Worth mentioning: the free music transcription question and answers covers exactly the areas people tend to struggle with most.
I actually failed the first time by a few points. Total gut punch. But passed on the second attempt with a comfortable margin.
What changed: I stopped trying to memorize answers and started actually understanding the material. Specifically on how to transcript music — I went back to basics and worked forward from first principles.
Also switched from reading to doing. Less time with the textbook, more time on practice questions with detailed answer explanations.
You've got this. The second attempt is always better because you know exactly what the exam is like.
Quick data point: I spent 7 weeks studying, 2-2 hours a day, and passed with a 86%.
The section on how to transcript music took me the longest to feel confident about. Eventually I just drilled practice questions until I could answer them without hesitation.
What testing center did you end up booking? Some of them have much shorter wait times than others right now.
Great discussion. One thing nobody mentions: sleep the night before matters more than one more study session. Went in fully rested for my music-transcription and felt sharper than expected.
Three points is brutal — been there with a different exam and it sticks with you. Looking back at my own prep, the thing that caught me off guard was how much the exam leans on ear training as notation, not just theory. You can know what a transcription is conceptually all day long, but the actual test wants you working through rhythmic ambiguity and enharmonic choices under time pressure. That's a different skill than studying a fixed script like a musical transcript, which is polished and already resolved for you.

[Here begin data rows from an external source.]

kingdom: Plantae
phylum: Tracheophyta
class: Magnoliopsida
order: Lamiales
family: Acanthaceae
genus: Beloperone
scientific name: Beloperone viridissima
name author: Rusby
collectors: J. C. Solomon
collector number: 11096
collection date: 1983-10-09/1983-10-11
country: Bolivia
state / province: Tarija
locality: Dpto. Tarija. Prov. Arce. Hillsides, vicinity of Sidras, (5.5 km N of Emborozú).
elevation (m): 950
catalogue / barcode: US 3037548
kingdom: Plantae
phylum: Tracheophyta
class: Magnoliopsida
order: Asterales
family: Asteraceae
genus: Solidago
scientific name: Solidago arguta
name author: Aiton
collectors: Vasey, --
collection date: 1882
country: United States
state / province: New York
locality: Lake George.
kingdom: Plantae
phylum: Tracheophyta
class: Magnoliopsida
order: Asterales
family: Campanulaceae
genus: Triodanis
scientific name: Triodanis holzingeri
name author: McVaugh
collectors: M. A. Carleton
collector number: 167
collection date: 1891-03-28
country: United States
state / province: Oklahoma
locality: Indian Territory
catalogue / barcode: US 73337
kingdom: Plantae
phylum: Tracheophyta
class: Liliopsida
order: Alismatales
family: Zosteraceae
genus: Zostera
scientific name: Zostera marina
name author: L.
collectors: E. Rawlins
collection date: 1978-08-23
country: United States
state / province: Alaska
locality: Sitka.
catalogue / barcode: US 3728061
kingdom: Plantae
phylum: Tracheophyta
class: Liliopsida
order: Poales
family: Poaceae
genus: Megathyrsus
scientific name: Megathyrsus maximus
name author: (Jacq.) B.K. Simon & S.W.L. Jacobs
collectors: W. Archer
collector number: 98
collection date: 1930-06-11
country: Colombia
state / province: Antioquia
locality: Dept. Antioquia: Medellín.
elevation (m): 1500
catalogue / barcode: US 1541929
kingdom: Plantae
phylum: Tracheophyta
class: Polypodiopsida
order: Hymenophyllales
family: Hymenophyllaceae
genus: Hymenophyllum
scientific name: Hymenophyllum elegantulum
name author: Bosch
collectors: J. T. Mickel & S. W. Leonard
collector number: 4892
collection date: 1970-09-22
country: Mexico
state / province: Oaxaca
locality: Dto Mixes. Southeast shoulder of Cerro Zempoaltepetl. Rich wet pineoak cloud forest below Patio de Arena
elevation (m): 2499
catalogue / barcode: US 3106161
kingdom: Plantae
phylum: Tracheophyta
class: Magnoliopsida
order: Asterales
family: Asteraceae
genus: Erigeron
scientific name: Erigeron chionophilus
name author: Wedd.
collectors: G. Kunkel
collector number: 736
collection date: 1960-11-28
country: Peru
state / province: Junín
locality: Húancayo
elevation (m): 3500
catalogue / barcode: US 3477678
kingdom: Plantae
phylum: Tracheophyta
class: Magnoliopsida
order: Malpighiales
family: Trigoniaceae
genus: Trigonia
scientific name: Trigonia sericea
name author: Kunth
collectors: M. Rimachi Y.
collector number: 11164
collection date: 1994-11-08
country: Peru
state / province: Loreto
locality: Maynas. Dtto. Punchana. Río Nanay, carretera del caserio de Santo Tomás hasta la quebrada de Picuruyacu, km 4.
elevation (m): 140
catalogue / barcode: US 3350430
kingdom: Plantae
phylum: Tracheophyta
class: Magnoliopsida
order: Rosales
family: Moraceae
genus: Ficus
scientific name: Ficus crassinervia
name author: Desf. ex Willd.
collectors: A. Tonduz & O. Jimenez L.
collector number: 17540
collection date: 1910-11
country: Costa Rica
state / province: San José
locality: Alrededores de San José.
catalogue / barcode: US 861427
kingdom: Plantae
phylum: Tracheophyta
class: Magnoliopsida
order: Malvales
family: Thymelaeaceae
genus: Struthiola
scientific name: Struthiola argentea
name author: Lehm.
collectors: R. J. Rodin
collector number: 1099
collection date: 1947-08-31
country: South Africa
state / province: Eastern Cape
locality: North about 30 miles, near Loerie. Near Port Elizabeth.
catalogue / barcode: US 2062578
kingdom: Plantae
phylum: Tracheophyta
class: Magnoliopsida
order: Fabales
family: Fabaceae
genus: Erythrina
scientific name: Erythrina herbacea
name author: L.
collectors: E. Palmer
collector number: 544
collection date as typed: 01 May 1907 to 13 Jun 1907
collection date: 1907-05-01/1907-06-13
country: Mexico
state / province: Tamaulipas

What shifted things for me was drilling with raw, messy audio — stuff where the rhythm isn't obvious and you have to commit to a notation decision without a net. I also spent time on the music transcription practice test to get a feel for how the questions are actually framed, because the phrasing matters more than I expected. Some of the "what is this technique" questions are really asking about function in context, not just definitions.
Hindsight take: the fine score on the section you did well on probably means your ear is solid. It's the written analysis and terminology side where most people leave points. Three points is genuinely close — you're not rebuilding from scratch, just tightening one layer.